October 14, 1979, Sunday, Final Edition


Case Dropped Against Family Involved in Clash With Police


BYLINE: By Ronald D. White, Washington Post Staff Writer


SECTION: Metro; B3


LENGTH: 292 words


A Fairfax County judge has dismissed all charges against members of a Groveton family involved in an August scuffle with police and criticized two police officers in the process. General District Court Judge Martin E. Morris threw out all the charges because he said he could not find "one scintilla of evidence" to support the initial drunk driving charge that prompted the incident.
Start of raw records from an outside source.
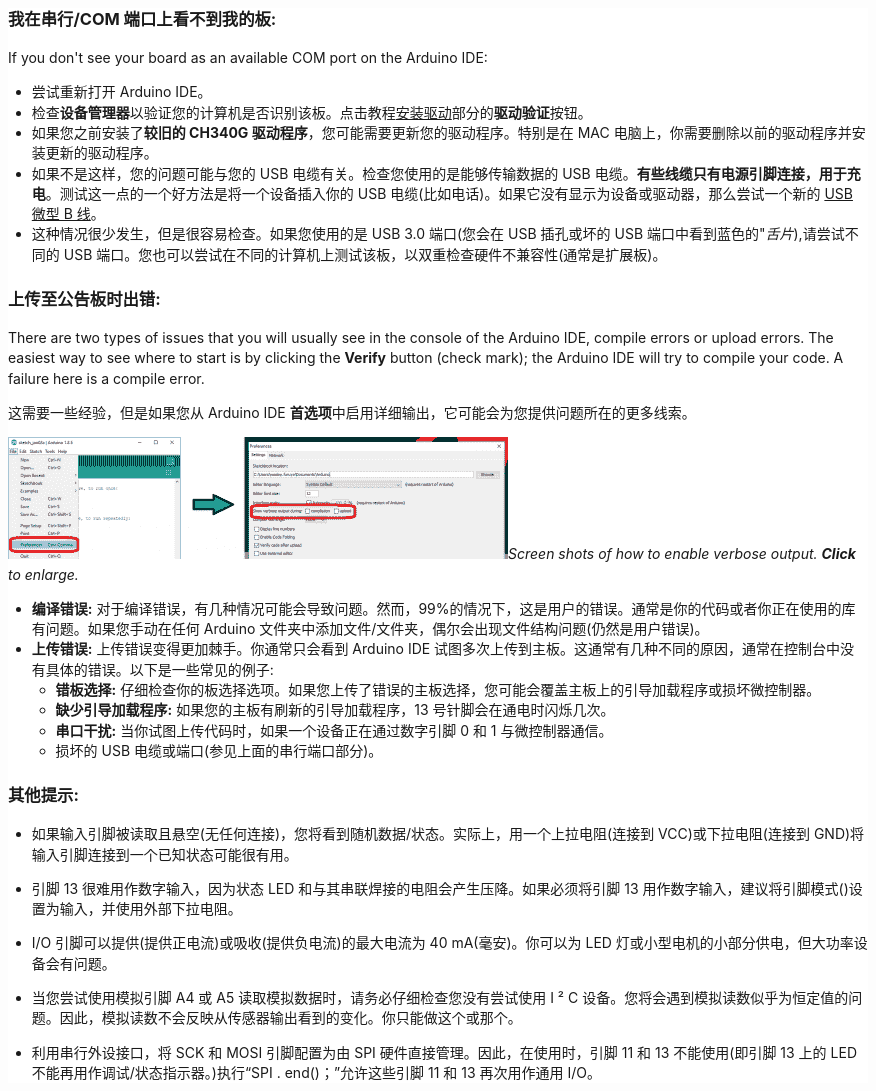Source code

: ### 我在串行/COM 端口上看不到我的板:

If you don't see your board as an available COM port on the Arduino IDE:

*   尝试重新打开 Arduino IDE。
*   检查**设备管理器**以验证您的计算机是否识别该板。点击教程[安装驱动](https://learn.sparkfun.com/tutorials/redboard-qwiic-hookup-guide#installing-drivers)部分的**驱动验证**按钮。
*   如果您之前安装了**较旧的 CH340G 驱动程序**，您可能需要更新您的驱动程序。特别是在 MAC 电脑上，你需要删除以前的驱动程序并安装更新的驱动程序。
*   如果不是这样，您的问题可能与您的 USB 电缆有关。检查您使用的是能够传输数据的 USB 电缆。**有些线缆只有电源引脚连接，用于充电**。测试这一点的一个好方法是将一个设备插入你的 USB 电缆(比如电话)。如果它没有显示为设备或驱动器，那么尝试一个新的 [USB 微型 B 线](https://www.sparkfun.com/products/10215)。
*   这种情况很少发生，但是很容易检查。如果您使用的是 USB 3.0 端口(您会在 USB 插孔或坏的 USB 端口中看到蓝色的"*舌片*),请尝试不同的 USB 端口。您也可以尝试在不同的计算机上测试该板，以双重检查硬件不兼容性(通常是扩展板)。

### 上传至公告板时出错:

There are two types of issues that you will usually see in the console of the Arduino IDE, compile errors or upload errors. The easiest way to see where to start is by clicking the **Verify** button (check mark); the Arduino IDE will try to compile your code. A failure here is a compile error.

这需要一些经验，但是如果您从 Arduino IDE **首选项**中启用详细输出，它可能会为您提供问题所在的更多线索。

[![Screen shots of enabling verbose output](img/73726154062394fcca490f6ad12f05ba.png)](https://cdn.sparkfun.com/assets/learn_tutorials/8/4/4/Enable_Verbose_Output.png)*Screen shots of how to enable verbose output. **Click** to enlarge.*

*   **编译错误:**
    对于编译错误，有几种情况可能会导致问题。然而，99%的情况下，这是用户的错误。通常是你的代码或者你正在使用的库有问题。如果您手动在任何 Arduino 文件夹中添加文件/文件夹，偶尔会出现文件结构问题(仍然是用户错误)。
*   **上传错误:**
    上传错误变得更加棘手。你通常只会看到 Arduino IDE 试图多次上传到主板。这通常有几种不同的原因，通常在控制台中没有具体的错误。以下是一些常见的例子:
    *   **错板选择:**
        仔细检查你的板选择选项。如果您上传了错误的主板选择，您可能会覆盖主板上的引导加载程序或损坏微控制器。
    *   **缺少引导加载程序:**
        如果您的主板有刷新的引导加载程序，13 号针脚会在通电时闪烁几次。
    *   **串口干扰:**
        当你试图上传代码时，如果一个设备正在通过数字引脚 0 和 1 与微控制器通信。
    *   损坏的 USB 电缆或端口(参见上面的串行端口部分)。

### 其他提示:

*   如果输入引脚被读取且悬空(无任何连接)，您将看到随机数据/状态。实际上，用一个上拉电阻(连接到 VCC)或下拉电阻(连接到 GND)将输入引脚连接到一个已知状态可能很有用。

*   引脚 13 很难用作数字输入，因为状态 LED 和与其串联焊接的电阻会产生压降。如果必须将引脚 13 用作数字输入，建议将引脚模式()设置为输入，并使用外部下拉电阻。

*   I/O 引脚可以提供(提供正电流)或吸收(提供负电流)的最大电流为 40 mA(毫安)。你可以为 LED 灯或小型电机的小部分供电，但大功率设备会有问题。

*   当您尝试使用模拟引脚 A4 或 A5 读取模拟数据时，请务必仔细检查您没有尝试使用 I ² C 设备。您将会遇到模拟读数似乎为恒定值的问题。因此，模拟读数不会反映从传感器输出看到的变化。你只能做这个或那个。

*   利用串行外设接口，将 SCK 和 MOSI 引脚配置为由 SPI 硬件直接管理。因此，在使用时，引脚 11 和 13 不能使用(即引脚 13 上的 LED 不能再用作调试/状态指示器。)执行“SPI . end()；”允许这些引脚 11 和 13 再次用作通用 I/O。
With that, Morris dropped a series of charges against Timothy Rickman, 20, of 3408 Memorial Dr. and members of Rickman's family. The family has contended that the two officers who arrested Rickman attacked them without provocation in their own front yard.


"I feel great," Rickman's father, Donald Rickman, 52, said in an interview yesterday. Everything worked out for the best. It [the court decision] took a helluva load off all of us. Our family sticks together."


Judge Morris action, taken in a Friday court session, will not end the case. Fairfax County police spokesman Warren R. Carmichael said yesterday that the department's internal affairs section is continuing an investigation into the incident and that its report will take at least another week to complete.


"It was [Police Chief Richard A.] King's feeling that our investigation can't be considered complete until the court case was completed," Caramichael said.


In addition to the drunken driving court, the judge also ordered assault and obstructing justice charges dropped against Donald Rickman, his wife, Arline, a stepson, Daniel Manchini and Timothy Rickman.


The arresting officers, patrolmen James Cavender and Jerry L. Bowers, contended that the family had attacked that the family had attacked them after they had attempted to arrest Timothy Rickman.